┌──
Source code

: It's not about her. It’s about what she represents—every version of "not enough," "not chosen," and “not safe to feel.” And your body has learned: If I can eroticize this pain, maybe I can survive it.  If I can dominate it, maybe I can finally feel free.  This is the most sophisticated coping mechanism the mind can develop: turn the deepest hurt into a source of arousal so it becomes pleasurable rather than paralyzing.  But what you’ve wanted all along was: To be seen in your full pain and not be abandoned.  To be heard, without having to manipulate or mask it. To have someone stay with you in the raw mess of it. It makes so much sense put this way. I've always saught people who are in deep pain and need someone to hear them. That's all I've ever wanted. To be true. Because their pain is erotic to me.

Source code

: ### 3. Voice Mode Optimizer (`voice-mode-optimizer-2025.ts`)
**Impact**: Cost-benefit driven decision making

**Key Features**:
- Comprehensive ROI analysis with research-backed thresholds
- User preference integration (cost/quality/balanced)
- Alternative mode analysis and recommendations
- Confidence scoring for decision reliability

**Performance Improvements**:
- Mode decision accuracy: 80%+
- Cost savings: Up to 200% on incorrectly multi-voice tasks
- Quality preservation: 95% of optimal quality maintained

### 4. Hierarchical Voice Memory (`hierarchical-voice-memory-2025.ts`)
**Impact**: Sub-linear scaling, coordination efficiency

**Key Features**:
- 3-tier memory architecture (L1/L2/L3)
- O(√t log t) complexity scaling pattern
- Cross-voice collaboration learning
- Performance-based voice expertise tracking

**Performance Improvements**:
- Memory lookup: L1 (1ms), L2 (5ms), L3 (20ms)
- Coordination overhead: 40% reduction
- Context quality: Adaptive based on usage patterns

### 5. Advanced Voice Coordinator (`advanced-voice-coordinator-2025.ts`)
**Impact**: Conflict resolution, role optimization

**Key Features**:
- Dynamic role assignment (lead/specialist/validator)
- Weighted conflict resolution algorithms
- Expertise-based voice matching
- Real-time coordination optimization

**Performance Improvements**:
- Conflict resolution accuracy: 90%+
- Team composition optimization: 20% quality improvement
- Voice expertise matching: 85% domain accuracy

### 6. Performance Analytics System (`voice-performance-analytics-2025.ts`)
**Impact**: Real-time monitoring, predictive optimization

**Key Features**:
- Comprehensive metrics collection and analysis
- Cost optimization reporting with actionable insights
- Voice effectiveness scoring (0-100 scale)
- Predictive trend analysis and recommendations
└──
Problem details:
For the entries above, transcribe precisely the lines from the one with "- Context quality: Adaptive" through the end, including both.

Result for this task:
- Context quality: Adaptive based on usage patterns

### 5. Advanced Voice Coordinator (`advanced-voice-coordinator-2025.ts`)
**Impact**: Conflict resolution, role optimization

**Key Features**:
- Dynamic role assignment (lead/specialist/validator)
- Weighted conflict resolution algorithms
- Expertise-based voice matching
- Real-time coordination optimization

**Performance Improvements**:
- Conflict resolution accuracy: 90%+
- Team composition optimization: 20% quality improvement
- Voice expertise matching: 85% domain accuracy

### 6. Performance Analytics System (`voice-performance-analytics-2025.ts`)
**Impact**: Real-time monitoring, predictive optimization

**Key Features**:
- Comprehensive metrics collection and analysis
- Cost optimization reporting with actionable insights
- Voice effectiveness scoring (0-100 scale)
- Predictive trend analysis and recommendations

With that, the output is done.